In May, Zhipu was included in the Hang Seng Technology Index, and all ETFs and passive funds tracking the Hang Seng Technology Index must be bought by weight, regardless of the stock price. The buyer is forced to buy, and the seller cannot sell because the lock up period has not expired. The supply and demand of chips are extremely imbalanced, and the price is pushed up like this.
On July 8th, the first wave of restrictions was lifted. The lock up period of 11 cornerstone investors has expired, and approximately 25.86 million shares have entered circulation. This batch of cornerstone has had a floating profit of over 1100% since its listing.

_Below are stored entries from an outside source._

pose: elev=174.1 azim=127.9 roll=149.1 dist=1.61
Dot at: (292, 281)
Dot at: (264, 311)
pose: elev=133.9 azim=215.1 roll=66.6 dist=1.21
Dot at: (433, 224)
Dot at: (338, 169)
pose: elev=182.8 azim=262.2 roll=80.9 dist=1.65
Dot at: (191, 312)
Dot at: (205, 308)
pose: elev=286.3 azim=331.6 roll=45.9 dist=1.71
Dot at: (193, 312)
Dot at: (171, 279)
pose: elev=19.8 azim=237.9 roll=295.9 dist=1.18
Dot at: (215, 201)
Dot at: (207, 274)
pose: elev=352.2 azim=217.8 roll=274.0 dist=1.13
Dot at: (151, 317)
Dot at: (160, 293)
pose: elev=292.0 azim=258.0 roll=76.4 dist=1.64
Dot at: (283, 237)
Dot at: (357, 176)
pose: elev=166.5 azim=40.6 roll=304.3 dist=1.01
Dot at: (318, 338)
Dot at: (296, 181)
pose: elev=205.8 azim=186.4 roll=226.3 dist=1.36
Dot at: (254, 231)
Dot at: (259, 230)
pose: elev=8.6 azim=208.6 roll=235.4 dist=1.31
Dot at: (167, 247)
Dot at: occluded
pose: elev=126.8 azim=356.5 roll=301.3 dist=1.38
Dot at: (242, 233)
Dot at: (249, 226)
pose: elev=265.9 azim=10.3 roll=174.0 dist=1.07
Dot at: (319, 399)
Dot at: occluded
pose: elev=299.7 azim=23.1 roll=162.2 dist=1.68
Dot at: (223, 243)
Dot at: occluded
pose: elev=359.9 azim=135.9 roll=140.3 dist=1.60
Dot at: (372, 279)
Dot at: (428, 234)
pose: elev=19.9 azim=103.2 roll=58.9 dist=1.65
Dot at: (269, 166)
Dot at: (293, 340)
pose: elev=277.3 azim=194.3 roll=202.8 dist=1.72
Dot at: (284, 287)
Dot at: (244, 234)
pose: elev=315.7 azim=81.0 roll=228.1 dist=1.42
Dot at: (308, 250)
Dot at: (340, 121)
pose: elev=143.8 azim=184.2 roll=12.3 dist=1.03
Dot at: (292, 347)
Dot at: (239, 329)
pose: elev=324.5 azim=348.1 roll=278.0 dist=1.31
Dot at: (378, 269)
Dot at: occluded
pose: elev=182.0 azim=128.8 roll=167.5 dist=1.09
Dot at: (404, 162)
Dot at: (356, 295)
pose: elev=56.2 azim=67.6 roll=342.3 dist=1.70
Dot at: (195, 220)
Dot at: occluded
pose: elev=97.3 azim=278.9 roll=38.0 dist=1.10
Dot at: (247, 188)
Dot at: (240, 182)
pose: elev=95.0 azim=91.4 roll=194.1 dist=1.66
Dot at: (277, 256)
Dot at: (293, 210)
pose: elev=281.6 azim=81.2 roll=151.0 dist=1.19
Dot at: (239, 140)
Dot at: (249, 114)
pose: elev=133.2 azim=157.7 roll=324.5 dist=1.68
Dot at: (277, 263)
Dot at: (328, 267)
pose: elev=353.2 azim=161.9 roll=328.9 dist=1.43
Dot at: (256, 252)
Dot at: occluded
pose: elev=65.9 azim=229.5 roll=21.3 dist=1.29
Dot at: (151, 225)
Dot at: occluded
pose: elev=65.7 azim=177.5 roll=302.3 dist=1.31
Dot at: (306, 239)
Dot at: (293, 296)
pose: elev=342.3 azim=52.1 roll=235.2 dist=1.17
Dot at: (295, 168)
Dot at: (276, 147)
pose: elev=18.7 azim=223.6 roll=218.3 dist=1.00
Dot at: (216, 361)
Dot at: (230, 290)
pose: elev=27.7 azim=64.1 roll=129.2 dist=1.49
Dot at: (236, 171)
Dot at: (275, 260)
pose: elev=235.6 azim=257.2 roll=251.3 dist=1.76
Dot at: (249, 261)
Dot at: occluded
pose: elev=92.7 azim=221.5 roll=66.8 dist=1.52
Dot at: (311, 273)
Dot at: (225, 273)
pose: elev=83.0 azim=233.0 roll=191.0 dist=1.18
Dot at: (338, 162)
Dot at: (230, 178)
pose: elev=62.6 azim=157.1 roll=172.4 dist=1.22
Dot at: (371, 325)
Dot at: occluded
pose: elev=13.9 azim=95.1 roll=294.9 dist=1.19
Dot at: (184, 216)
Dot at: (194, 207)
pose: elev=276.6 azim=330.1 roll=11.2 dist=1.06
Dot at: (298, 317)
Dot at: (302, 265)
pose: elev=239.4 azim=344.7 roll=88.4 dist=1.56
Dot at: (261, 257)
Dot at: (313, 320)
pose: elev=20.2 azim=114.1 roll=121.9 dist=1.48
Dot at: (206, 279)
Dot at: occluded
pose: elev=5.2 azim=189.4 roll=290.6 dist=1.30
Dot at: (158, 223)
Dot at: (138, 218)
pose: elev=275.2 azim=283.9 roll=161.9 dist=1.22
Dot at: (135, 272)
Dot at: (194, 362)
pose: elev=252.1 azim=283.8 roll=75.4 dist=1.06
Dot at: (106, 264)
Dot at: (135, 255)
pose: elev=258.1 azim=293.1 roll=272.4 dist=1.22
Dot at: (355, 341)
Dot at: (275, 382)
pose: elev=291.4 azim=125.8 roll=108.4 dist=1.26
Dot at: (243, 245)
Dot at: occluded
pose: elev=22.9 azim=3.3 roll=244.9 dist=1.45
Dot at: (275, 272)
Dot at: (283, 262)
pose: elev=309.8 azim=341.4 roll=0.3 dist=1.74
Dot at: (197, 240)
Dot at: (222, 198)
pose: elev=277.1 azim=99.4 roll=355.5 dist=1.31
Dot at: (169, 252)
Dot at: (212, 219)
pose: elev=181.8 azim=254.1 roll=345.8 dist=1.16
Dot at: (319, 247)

The tradable chips have expanded from 1.81% to 5.76%, and the number of stocks available for sale in the market has more than tripled.
But July 8th is just an appetizer.
In January 2027, the second wave of lifting restrictions will be implemented, with non controlling shareholders collectively lifting restrictions, involving more than 60% of the total share capital. The shareholder list includes Meituan, Ant, Alibaba, Tencent, Xiaomi, Kingsoft, as well as Sequoia, Hillhouse, Qiming, Shunwei, Dachen, and various local government state-owned assets. The cost of holding shares is much lower than the current stock price, and the theoretically tradable shares have jumped directly from 5.76% to over 65% after the lifting of the ban.
The support logic for the current trillion dollar market value is largely based on the scarcity of chips. The 1.81% circulating stock, combined with the forced buying of passive funds, constitutes a price self reinforcing structure.
Is lifting the ban a countdown to this structure? On July 8th, the first answer sheet.